September 29th, 2006 at 4:25 pm
Are the pies being discussed like US chicken pot pies? But not dipped in liquid nitrogen? I confess to being a huge fan of chicken and turkey pot pies by Swanson. Comfort food as it were.
September 29th, 2006 at 8:50 pm
Yeah I used to live for the frozen chicken pot pies when I was a kid, but now it’s just too heavy and the pastry is that fake gooey stuff and I just can’t do it anymore.
September 30th, 2006 at 1:20 am
Yeah, but it’s like the real fake gooey stuff. Still I only hit the good parts and leave the pans to the two Speedies.

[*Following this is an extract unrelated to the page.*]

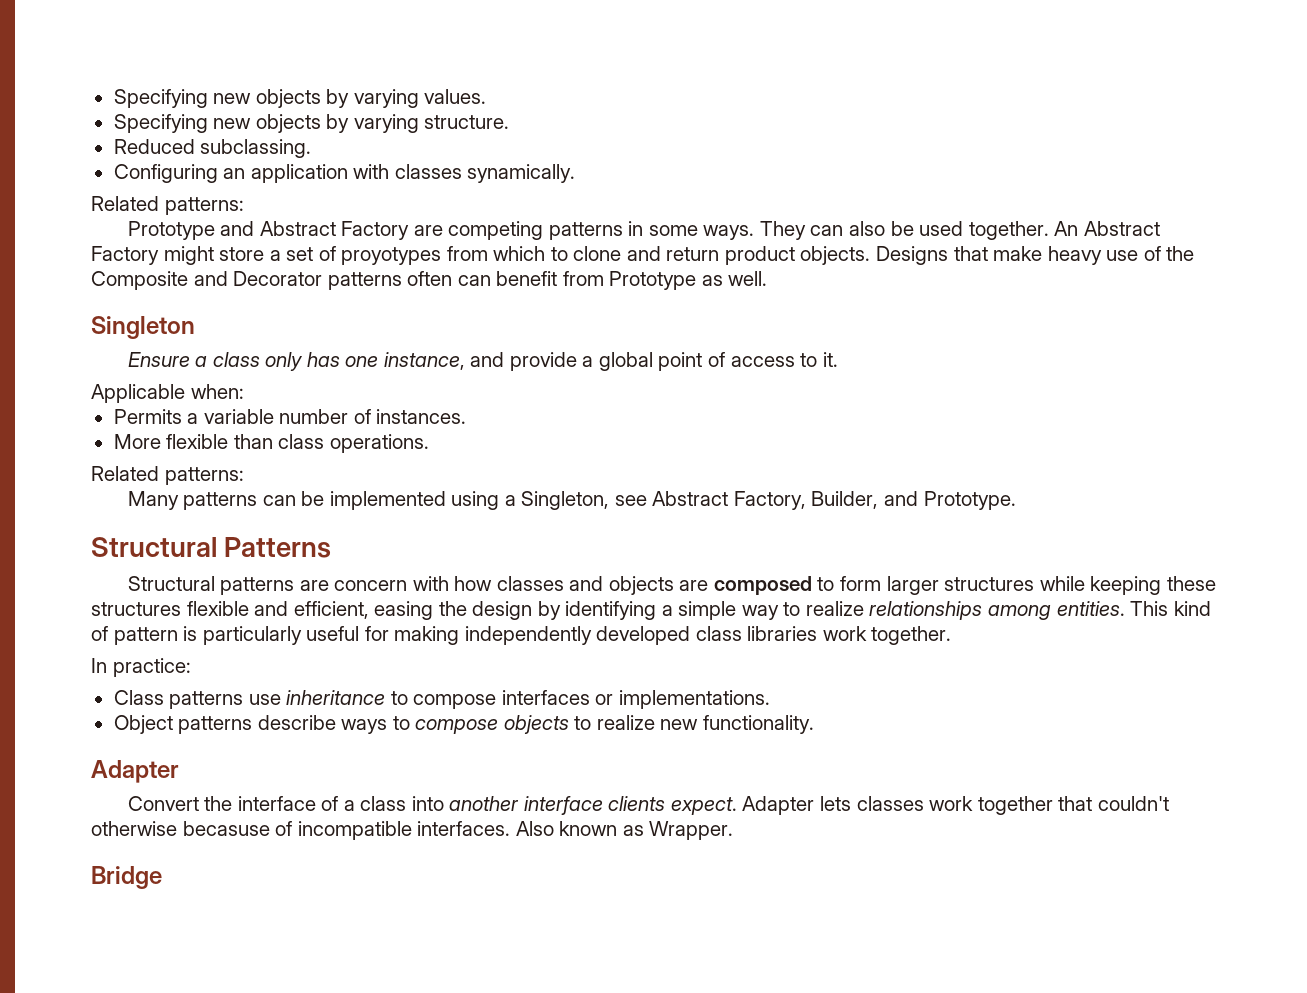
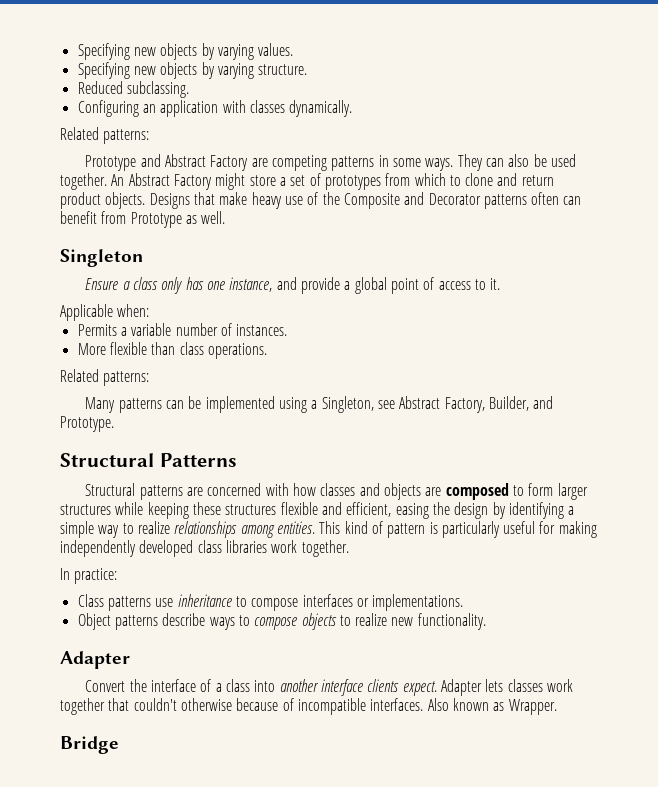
[467,164,576,183] synamically. -> [289,100,353,117] dynamically.
[341,247,442,265] proyotypes -> [324,175,381,190] prototypes
[334,580,408,591] concern -> [207,483,262,496] concerned
[182,821,270,836] becasuse -> [236,698,279,711] because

October 1st, 2006 at 9:08 am
I think the Oz pie is sui generis, it’s sort of evolved differently like so much else there. It’s the defing fast food, like fish and chips here. It’s also of great cultural signficance. Brett’ll correct me if I’m wrong, but I read story by a cricket journalist about how on his first visit to the ‘Gabba he was shown the sipping and nibbling suite which was named after a Queensland notable, possibly Peter Burge (who ran to fat after he finished playing and was for some years known as “the fastest growing sport in Australia”). He was then shown the pie stall named after Wally Grout, a wonderful gentleman and cricketer who died far too young. (http://en.wikipedia.org/wiki/Wally_Grout) As pie stalls go it was busy but lacked architectural distinction shall we say. So the journo queried whehter they’d not got their priorities the wrong way round. “Well, what you gotta remember” the Aussie chawed, “people here were very fond of Wally”.
I don’t know whether that story’s actually true or not, but I want it to be.
October 1st, 2006 at 9:15 am
PS Meant to say “defining” fast food.
You’re right, Brett, I’ve been corporately hospitalitised at both Lord’s and The Oval and frankly if it wasn’t for the free drink I’d not bother. And now that I’ve got into the habit of only having a couple of beers a day I don’t suppose I’ll ever go in for that sort of stuff again.
Corporate hospitality’s OK at rugby, though.